If you have time, just slow cook for a few hours. If you have a pressure cooker, this dish can be cooked in half an hour. Saving time and energy is the ideal way of cooking for me. This time, I served it with mashed potatoes, but boiled potatoes, couscous, polenta or nice crusty bread are also good to serve with.
Makes
4 Servings
Ingredients
Casserole Beef 800g *cut into 4 to 5cm pieces
Salt & Pepper
Plain Flour
Olive Oil 2 tablespoons & extra *OR Butter instead
Garlic 1 to 2 cloves
Large Onion 1
Celery Stalk 1
Carrot 1
Red Wine 1 cup
Beef Stock OR Water 1 cup
Canned Tomatoes 1 *400g
Bay Leaf 1
Thyme Leaves 1 to 2 teaspoons
Worcestershire Sauce (Lea & Perrins) 1 tablespoon
Sugar 1 to 2 teaspoons
Salt & Pepper to taste
Parsley *optional
Method
- Cut and slice all vegetables finely.
- Season the beef pieces with Salt and Pepper, coat with Plain Flour very well.
- Heat 1 tablespoon Olive Oil in a pot over medium heat.

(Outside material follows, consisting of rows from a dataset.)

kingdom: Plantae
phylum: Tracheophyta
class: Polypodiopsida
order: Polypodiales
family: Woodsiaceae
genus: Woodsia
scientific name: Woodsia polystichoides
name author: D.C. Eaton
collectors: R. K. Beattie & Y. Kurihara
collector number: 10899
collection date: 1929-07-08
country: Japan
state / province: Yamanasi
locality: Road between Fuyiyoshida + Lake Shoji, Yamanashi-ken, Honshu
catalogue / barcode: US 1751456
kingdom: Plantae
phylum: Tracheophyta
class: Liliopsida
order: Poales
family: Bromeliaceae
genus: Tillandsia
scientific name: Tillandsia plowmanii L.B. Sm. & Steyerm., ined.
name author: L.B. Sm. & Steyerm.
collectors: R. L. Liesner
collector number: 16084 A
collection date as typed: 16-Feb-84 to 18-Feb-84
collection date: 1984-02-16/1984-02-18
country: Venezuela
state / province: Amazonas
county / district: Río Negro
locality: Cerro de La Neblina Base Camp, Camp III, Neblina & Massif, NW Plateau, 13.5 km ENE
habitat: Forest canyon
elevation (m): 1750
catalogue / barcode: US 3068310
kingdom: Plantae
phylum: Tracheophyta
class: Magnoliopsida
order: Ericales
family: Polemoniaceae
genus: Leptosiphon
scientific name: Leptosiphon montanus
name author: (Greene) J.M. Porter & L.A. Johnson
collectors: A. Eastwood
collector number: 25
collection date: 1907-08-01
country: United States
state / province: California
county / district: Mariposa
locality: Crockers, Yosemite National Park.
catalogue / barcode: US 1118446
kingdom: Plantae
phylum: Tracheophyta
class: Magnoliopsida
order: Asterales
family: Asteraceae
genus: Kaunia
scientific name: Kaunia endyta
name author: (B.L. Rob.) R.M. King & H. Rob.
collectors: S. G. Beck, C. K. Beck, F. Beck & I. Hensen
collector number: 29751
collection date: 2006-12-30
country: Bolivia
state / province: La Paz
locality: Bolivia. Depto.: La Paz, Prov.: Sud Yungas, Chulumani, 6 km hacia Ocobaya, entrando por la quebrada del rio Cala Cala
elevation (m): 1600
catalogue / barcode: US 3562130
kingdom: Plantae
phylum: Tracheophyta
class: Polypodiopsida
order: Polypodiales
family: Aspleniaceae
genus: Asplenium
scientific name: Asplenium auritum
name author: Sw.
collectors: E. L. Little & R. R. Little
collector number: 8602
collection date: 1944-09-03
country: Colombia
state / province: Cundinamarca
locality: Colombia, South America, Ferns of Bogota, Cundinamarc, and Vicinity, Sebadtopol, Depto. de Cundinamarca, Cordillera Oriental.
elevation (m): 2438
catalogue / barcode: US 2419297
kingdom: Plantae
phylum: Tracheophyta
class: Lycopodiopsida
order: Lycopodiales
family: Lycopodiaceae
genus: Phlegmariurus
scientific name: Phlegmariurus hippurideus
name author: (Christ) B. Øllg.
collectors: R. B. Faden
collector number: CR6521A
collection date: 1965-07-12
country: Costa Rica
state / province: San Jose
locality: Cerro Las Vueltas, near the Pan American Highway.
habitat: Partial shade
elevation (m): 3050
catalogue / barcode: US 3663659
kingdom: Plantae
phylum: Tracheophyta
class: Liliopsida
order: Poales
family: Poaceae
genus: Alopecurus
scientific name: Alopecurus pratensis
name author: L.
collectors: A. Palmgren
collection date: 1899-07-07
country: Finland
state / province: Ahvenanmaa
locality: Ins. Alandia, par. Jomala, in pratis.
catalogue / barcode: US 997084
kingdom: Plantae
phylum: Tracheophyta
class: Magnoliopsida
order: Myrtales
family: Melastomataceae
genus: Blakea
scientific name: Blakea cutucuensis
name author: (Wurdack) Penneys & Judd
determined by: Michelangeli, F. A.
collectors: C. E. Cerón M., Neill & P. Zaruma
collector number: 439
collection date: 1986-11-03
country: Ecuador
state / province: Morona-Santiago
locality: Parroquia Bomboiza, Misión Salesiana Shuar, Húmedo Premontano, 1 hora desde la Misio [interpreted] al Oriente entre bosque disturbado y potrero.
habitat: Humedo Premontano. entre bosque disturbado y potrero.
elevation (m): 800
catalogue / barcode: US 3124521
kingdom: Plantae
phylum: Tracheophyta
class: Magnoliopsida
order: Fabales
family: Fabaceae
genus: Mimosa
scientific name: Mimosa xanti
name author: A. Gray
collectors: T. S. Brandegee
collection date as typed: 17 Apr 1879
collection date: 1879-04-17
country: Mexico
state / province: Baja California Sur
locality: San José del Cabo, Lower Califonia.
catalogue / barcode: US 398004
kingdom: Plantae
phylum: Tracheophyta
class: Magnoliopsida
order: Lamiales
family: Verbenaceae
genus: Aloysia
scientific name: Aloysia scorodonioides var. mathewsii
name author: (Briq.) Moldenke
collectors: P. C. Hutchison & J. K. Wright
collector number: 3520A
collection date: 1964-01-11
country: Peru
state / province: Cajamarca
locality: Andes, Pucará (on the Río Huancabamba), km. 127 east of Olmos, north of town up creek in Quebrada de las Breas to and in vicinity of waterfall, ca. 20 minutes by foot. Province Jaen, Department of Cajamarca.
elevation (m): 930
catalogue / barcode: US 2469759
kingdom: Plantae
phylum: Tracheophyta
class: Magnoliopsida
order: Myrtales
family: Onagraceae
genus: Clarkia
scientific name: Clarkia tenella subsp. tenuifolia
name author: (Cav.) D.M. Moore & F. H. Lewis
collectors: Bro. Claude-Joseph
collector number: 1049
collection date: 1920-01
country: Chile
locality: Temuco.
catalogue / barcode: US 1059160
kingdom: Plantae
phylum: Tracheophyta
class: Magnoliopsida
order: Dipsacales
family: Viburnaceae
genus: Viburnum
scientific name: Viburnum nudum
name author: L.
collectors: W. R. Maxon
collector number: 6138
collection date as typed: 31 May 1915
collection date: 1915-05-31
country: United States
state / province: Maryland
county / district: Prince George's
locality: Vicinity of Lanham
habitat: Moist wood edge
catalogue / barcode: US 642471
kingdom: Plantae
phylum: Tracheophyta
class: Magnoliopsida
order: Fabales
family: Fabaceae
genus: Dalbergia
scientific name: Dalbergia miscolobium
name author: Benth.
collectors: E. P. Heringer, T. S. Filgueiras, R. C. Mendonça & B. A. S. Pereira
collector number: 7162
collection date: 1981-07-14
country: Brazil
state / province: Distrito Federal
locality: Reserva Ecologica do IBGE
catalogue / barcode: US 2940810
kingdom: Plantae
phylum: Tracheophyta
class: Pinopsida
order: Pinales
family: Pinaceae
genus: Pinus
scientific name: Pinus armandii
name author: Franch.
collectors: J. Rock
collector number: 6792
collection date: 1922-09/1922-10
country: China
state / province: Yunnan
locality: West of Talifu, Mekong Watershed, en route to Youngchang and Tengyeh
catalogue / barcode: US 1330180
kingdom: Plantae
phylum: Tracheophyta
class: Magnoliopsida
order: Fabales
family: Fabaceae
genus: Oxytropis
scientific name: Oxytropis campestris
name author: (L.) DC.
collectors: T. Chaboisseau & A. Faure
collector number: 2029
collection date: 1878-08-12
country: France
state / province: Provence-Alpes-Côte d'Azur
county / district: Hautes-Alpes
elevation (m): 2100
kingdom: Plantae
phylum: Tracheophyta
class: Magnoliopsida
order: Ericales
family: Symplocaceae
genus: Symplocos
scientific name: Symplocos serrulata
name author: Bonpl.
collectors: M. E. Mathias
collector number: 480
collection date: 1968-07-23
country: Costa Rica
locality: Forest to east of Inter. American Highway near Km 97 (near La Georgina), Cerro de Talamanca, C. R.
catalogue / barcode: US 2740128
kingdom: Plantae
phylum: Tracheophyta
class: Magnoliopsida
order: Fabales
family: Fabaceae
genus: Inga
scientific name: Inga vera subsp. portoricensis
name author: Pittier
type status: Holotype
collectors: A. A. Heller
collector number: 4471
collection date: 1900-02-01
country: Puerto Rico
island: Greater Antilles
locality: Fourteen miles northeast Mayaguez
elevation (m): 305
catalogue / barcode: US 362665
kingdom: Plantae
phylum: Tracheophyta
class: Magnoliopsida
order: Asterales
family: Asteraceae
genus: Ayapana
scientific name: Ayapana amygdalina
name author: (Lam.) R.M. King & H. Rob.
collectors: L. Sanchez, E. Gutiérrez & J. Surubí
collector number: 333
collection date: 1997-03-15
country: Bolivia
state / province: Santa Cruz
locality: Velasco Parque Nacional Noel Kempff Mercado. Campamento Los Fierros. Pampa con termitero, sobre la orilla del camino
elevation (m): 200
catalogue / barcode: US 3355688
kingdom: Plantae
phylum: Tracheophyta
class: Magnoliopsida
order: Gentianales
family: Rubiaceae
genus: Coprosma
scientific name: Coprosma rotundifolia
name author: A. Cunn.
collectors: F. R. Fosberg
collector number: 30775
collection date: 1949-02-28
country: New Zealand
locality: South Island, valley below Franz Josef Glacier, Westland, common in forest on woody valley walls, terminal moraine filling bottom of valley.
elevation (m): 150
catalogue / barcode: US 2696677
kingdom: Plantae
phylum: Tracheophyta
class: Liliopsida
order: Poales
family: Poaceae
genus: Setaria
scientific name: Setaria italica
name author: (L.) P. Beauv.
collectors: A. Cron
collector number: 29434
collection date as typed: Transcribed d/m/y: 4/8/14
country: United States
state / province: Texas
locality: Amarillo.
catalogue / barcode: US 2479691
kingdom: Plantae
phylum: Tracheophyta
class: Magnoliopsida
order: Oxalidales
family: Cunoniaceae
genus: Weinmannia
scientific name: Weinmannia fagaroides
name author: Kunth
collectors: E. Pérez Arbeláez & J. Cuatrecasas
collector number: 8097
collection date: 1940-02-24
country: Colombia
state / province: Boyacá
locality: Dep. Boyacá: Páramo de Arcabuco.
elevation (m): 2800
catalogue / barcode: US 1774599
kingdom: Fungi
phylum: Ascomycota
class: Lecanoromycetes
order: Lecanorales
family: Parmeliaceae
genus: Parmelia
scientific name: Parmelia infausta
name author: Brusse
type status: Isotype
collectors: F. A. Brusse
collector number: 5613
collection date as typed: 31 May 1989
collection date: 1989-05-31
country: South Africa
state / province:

Cook beef, turning over occasionally, until browned. Transfer to a bowl. Repeat with 1 tablespoon Oil and remaining beef.
- Add extra Oil and cook vegetables for a few minutes, add Red Wine, Beef Stock and Tomatoes and stir.
- Return the browned beef to the pot, add Bay Leaf and Thyme, cover with lid and bring it to the boil over high heat.
- Reduce heat to low and simmer for about 20 minutes under pressure. If you don’t have a pressure cooker, just simmer over low heat for a few hours or until beef is tender.
- Remove the lid, add Worcestershire Sauce. Add Sugar if required, then season with Salt and Pepper to taste. Simmer further 5 to 10 minutes until the sauce thickened.
- Serve with mashed potatoes, boiled potatoes, couscous, polenta or nice crusty bread.